# [Task brief]
Give the data back exactly. Leave out any images.

(Stored data entries)
_ _ _ _

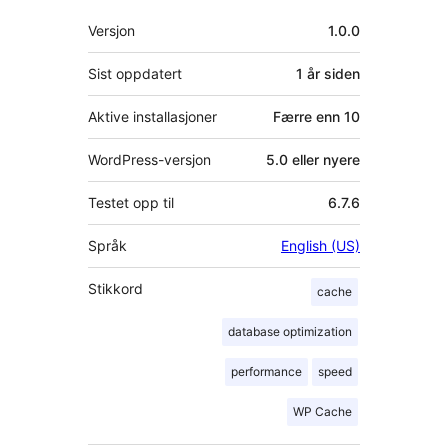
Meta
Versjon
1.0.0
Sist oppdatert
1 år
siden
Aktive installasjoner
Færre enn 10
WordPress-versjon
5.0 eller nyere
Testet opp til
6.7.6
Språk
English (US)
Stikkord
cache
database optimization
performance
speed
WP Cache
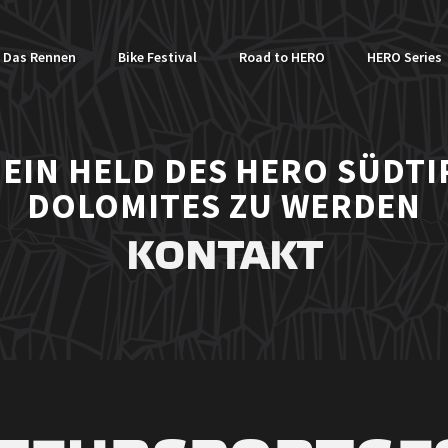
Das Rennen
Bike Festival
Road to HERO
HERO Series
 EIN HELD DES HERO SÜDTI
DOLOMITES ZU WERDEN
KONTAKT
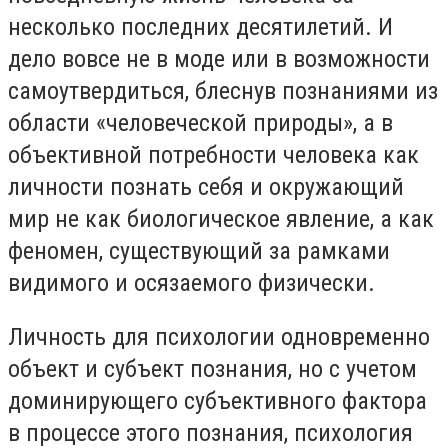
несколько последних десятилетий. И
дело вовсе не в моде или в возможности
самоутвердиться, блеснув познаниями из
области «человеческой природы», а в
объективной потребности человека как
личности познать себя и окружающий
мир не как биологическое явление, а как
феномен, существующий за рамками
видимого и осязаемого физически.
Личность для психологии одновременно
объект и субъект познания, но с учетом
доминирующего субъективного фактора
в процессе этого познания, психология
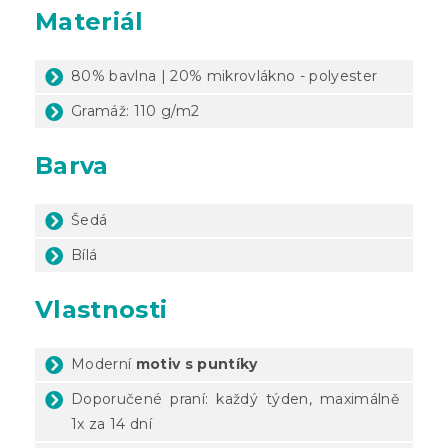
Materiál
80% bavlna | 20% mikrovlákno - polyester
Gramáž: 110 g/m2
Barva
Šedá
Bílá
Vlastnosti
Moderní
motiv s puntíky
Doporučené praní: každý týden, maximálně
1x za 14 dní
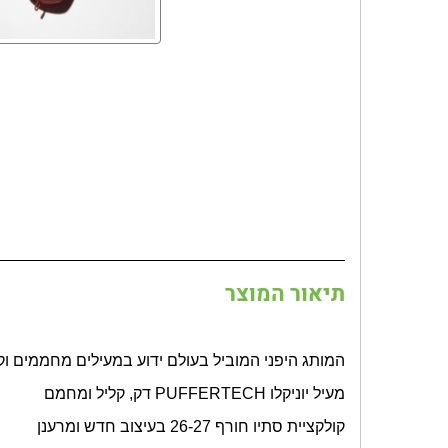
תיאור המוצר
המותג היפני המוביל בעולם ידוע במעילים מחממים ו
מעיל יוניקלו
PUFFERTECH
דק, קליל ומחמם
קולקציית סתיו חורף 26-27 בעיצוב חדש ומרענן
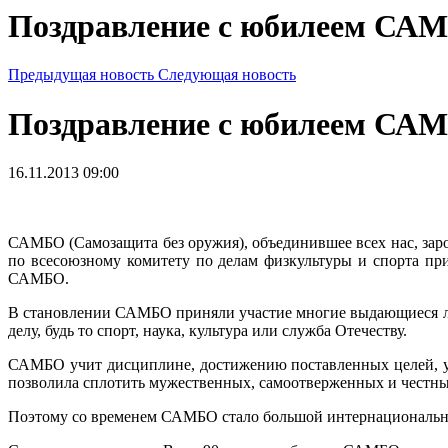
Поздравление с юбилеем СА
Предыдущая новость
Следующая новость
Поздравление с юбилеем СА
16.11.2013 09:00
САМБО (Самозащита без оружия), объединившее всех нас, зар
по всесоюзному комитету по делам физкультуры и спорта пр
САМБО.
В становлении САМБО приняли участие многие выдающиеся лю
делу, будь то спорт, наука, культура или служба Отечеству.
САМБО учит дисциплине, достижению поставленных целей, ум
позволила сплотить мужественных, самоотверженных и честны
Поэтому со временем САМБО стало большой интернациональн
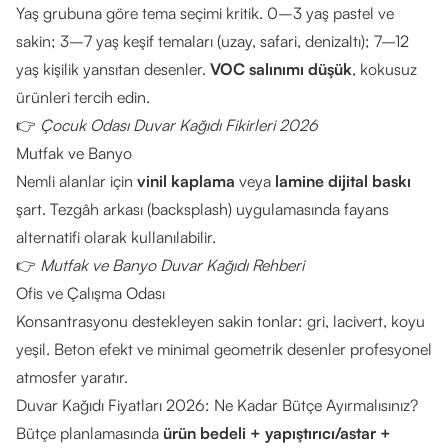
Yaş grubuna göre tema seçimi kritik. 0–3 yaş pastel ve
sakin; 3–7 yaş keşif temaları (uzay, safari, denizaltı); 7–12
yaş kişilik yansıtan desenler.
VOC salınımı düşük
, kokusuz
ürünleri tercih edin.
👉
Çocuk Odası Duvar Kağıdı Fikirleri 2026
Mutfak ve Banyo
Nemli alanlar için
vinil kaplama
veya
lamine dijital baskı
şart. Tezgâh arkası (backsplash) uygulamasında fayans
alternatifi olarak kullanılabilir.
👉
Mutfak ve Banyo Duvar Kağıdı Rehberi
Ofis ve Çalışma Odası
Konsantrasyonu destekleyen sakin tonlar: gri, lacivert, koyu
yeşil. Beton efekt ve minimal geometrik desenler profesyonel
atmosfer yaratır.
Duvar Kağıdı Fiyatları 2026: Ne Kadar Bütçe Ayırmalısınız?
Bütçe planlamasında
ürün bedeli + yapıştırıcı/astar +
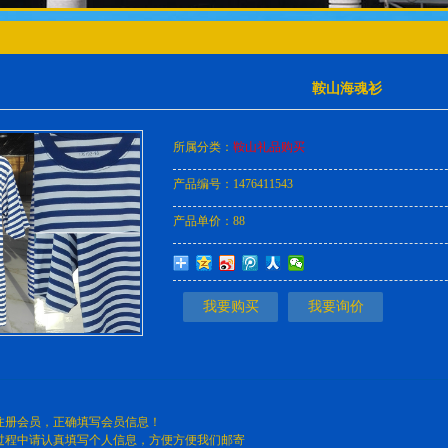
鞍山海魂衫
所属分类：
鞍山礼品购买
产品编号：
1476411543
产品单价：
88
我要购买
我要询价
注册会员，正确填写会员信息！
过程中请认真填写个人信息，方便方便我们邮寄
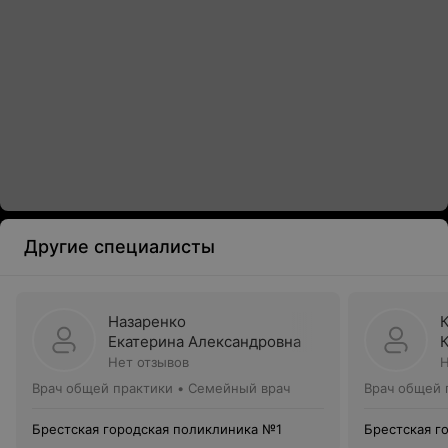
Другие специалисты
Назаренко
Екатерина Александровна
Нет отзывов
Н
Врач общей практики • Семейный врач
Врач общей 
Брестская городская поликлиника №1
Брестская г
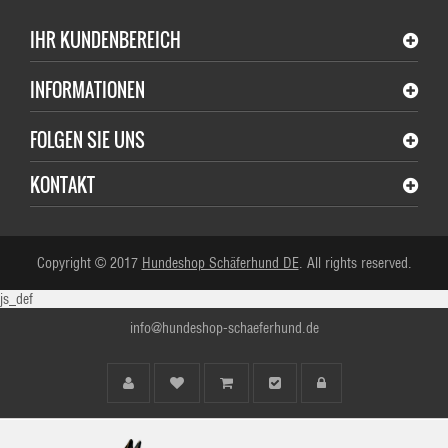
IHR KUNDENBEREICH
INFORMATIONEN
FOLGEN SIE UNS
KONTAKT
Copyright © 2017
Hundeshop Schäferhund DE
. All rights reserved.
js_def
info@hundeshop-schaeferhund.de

_ _ _ _

# [Result of the task]
Meta
Versjon
1.0.0
Sist oppdatert
1 år
siden
Aktive installasjoner
Færre enn 10
WordPress-versjon
5.0 eller nyere
Testet opp til
6.7.6
Språk
English (US)
Stikkord
cache
database optimization
performance
speed
WP Cache
Das Rennen
Bike Festival
Road to HERO
HERO Series
 EIN HELD DES HERO SÜDTI
DOLOMITES ZU WERDEN
KONTAKT
несколько последних десятилетий. И
дело вовсе не в моде или в возможности
самоутвердиться, блеснув познаниями из
области «человеческой природы», а в
объективной потребности человека как
личности познать себя и окружающий
мир не как биологическое явление, а как
феномен, существующий за рамками
видимого и осязаемого физически.
Личность для психологии одновременно
объект и субъект познания, но с учетом
доминирующего субъективного фактора
в процессе этого познания, психология
Materiál
80% bavlna | 20% mikrovlákno - polyester
Gramáž: 110 g/m2
Barva
Šedá
Bílá
Vlastnosti
Moderní
motiv s puntíky
Doporučené praní: každý týden, maximálně
1x za 14 dní
תיאור המוצר
המותג היפני המוביל בעולם ידוע במעילים מחממים ו
מעיל יוניקלו
PUFFERTECH
דק, קליל ומחמם
קולקציית סתיו חורף 26-27 בעיצוב חדש ומרענן
Поздравление с юбилеем СА
Предыдущая новость
Следующая новость
Поздравление с юбилеем СА
16.11.2013 09:00
САМБО (Самозащита без оружия), объединившее всех нас, зар
по всесоюзному комитету по делам физкультуры и спорта пр
САМБО.
В становлении САМБО приняли участие многие выдающиеся лю
делу, будь то спорт, наука, культура или служба Отечеству.
САМБО учит дисциплине, достижению поставленных целей, ум
позволила сплотить мужественных, самоотверженных и честны
Поэтому со временем САМБО стало большой интернациональн
Yaş grubuna göre tema seçimi kritik. 0–3 yaş pastel ve
sakin; 3–7 yaş keşif temaları (uzay, safari, denizaltı); 7–12
yaş kişilik yansıtan desenler.
VOC salınımı düşük
, kokusuz
ürünleri tercih edin.
👉
Çocuk Odası Duvar Kağıdı Fikirleri 2026
Mutfak ve Banyo
Nemli alanlar için
vinil kaplama
veya
lamine dijital baskı
şart. Tezgâh arkası (backsplash) uygulamasında fayans
alternatifi olarak kullanılabilir.
👉
Mutfak ve Banyo Duvar Kağıdı Rehberi
Ofis ve Çalışma Odası
Konsantrasyonu destekleyen sakin tonlar: gri, lacivert, koyu
yeşil. Beton efekt ve minimal geometrik desenler profesyonel
atmosfer yaratır.
Duvar Kağıdı Fiyatları 2026: Ne Kadar Bütçe Ayırmalısınız?
Bütçe planlamasında
ürün bedeli + yapıştırıcı/astar +
鞍山海魂衫
所属分类：
鞍山礼品购买
产品编号：
1476411543
产品单价：
88
我要购买
我要询价
注册会员，正确填写会员信息！
过程中请认真填写个人信息，方便方便我们邮寄
Другие специалисты
Назаренко
Екатерина Александровна
Нет отзывов
Н
Врач общей практики • Семейный врач
Врач общей 
Брестская городская поликлиника №1
Брестская г
IHR KUNDENBEREICH
INFORMATIONEN
FOLGEN SIE UNS
KONTAKT
Copyright © 2017
Hundeshop Schäferhund DE
. All rights reserved.
js_def
info@hundeshop-schaeferhund.de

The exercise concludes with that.